Short problem A:
In the science course listing, which Grade 12 course is marked with a dagger?
Short problem B:
Please condense the paragraph of the science course listing that begins "Everything in the natural world" into a bulleted list that keeps its main facts.
Short problem C:
Carry the science course listing forward from its final sentence.

Text provided:
Grade 11: Chemistry; Honors Chemistry; Environmental Science; Physics

Grade 12: Chemistry; Honors Chemistry; Environmental Science; Human Anatomy and Physiology†; Physics

For full course descriptions, click the individual course descriptions below. 

Science Course Descriptions

Introductory Physical Science, Girls

Everything in the natural world derives its origin from the spiritual world, thus from the Lord through the heat and light of the spiritual sun. An appreciation for the matter that comprises the natural world and how it functions in an orderly framework is a primary goal of this introductory course. The ability to deal with problems in an orderly and systematic manner is imperative to the development of the rational and therefore to the ability to discern the intricacies of matter. This introductory course in Physical Science involves the constant search for information and understanding of the universe. It involves an introduction to chemistry and physics. Laboratory safety and techniques will be emphasized. Lecture, video, demonstrations and guest speakers will be utilized. An organized science binder is required and graded. Other areas of graded returns include class participation, classwork, homework, lab reports, quizzes and chapter tests. Some selected topics include: science inquiry, scientific method, the metric system, scientific notation, the atom, the periodic table, matter, density, chemical reactions, chemical formulas, chemical bonding, forces, motion, acceleration, mechanical advantage, simple machines, energy, and electricity. Cooperative group work is emphasized.

Data listing:

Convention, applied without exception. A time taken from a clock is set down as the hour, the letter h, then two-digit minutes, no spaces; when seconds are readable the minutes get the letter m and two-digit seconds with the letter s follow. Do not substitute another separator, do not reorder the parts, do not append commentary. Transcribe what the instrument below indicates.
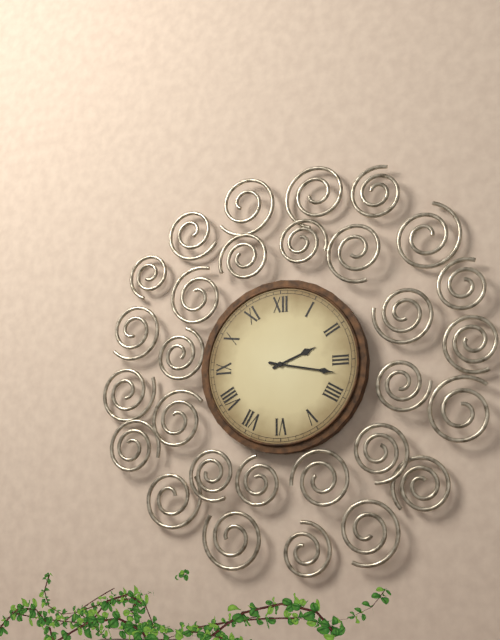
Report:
2h17
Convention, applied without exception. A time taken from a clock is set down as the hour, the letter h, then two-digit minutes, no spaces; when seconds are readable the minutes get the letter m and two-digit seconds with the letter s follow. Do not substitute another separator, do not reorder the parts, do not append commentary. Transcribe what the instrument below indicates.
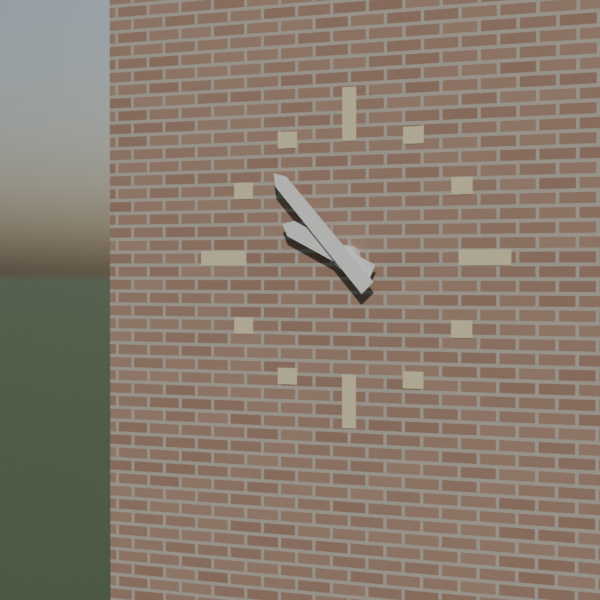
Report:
9h53
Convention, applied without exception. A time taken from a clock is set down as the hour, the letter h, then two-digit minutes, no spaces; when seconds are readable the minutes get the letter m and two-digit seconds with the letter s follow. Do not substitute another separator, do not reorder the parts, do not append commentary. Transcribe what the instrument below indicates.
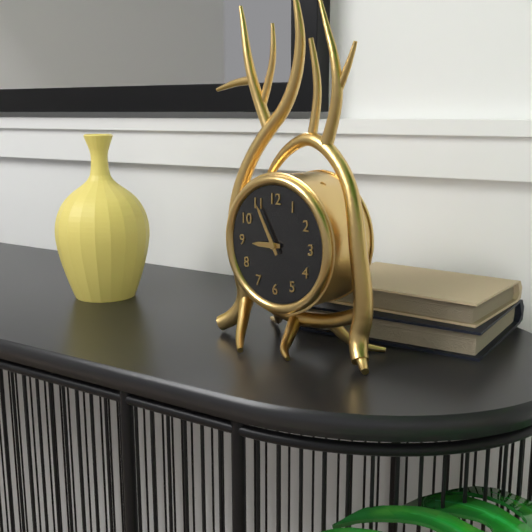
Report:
8h55
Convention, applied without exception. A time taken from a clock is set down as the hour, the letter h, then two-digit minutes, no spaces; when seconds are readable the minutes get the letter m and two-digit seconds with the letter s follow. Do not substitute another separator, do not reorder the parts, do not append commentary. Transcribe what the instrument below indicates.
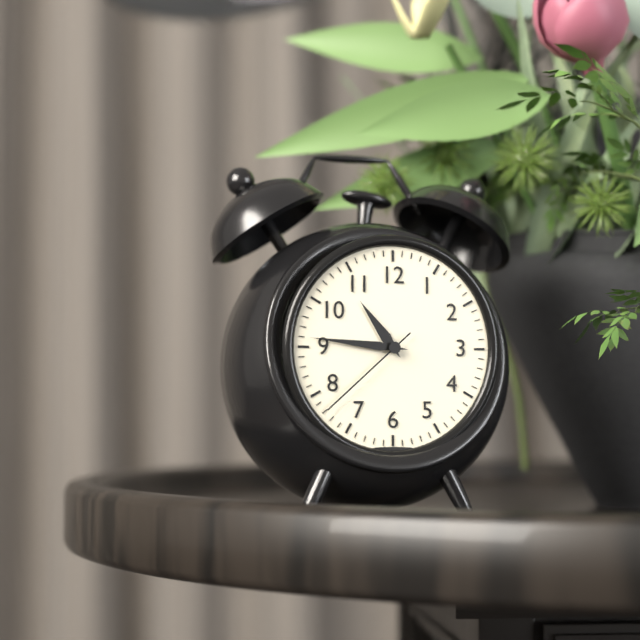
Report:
10h46m38s
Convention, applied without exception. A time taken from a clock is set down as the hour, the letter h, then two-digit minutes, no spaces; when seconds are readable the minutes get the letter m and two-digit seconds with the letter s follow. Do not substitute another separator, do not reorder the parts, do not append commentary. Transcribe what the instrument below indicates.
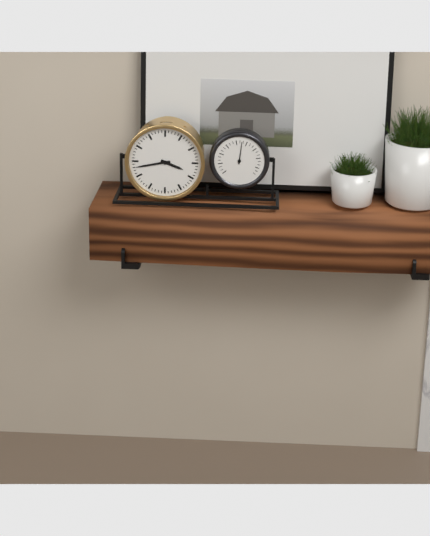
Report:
3h43
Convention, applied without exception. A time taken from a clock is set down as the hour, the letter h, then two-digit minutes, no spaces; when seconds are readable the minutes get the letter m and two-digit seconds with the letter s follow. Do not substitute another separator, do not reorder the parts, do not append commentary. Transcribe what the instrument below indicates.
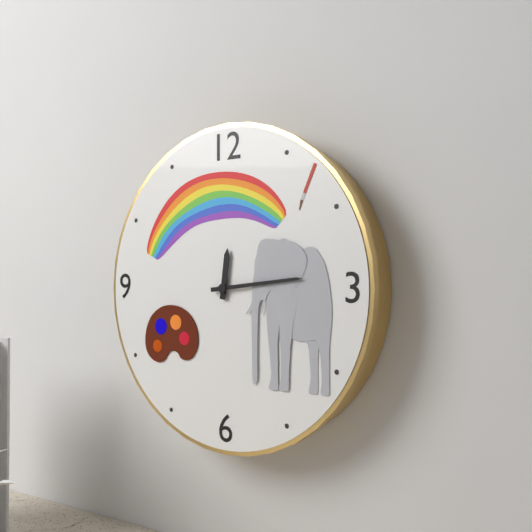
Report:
12h14
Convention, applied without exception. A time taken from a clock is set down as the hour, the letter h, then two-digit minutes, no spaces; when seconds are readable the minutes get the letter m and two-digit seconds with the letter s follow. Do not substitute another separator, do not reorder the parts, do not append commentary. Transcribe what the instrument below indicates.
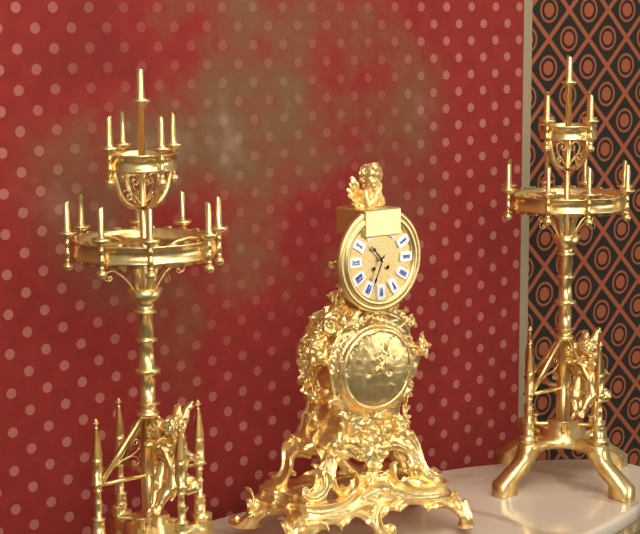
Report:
10h34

Exercise answer A:
Human Anatomy and Physiology

Exercise answer B:
- The course holds that everything in the natural world comes from the spiritual world, from the Lord through the heat and light of the spiritual sun.
- Its primary goal is an appreciation of matter and how it functions in an orderly framework.
- Solving problems in an orderly, systematic way develops the rational and the ability to discern the intricacies of matter.
- It introduces chemistry and physics and emphasizes laboratory safety and techniques.
- Teaching uses lecture, video, demonstrations and guest speakers.
- Graded work includes a required science binder, class participation, classwork, homework, lab reports, quizzes and chapter tests.
- Topics include science inquiry, the scientific method, the metric system, scientific notation, the atom, the periodic table, matter, density, chemical reactions, formulas and bonding, forces, motion, acceleration, mechanical advantage, simple machines, energy and electricity.
- Cooperative group work is emphasized.

Exercise answer C:
Introductory Physical Science, Boys

Everything in the natural world derives its origin from the spiritual world, thus from the Lord through the heat and light of the spiritual sun. An appreciation for the matter that comprises the natural world and how it functions in an orderly framework is a primary goal of this introductory course. The ability to deal with problems in an orderly and systematic manner is imperative to the development of the rational and therefore to the ability to discern the intricacies of matter. This introductory course in Physical Science involves the constant search for information and understanding of the universe. It involves an introduction to chemistry and physics. Laboratory safety and techniques will be emphasized. Lecture, video, and demonstrations will be utilized. Other areas of graded returns include homework, lab reports, quizzes and chapter tests. Some selected topics include: scientific method, the metric system, scientific notation, acceleration, density, mechanical advantage, the periodic table, chemical formulas and chemical bonding. Cooperative group work is emphasized.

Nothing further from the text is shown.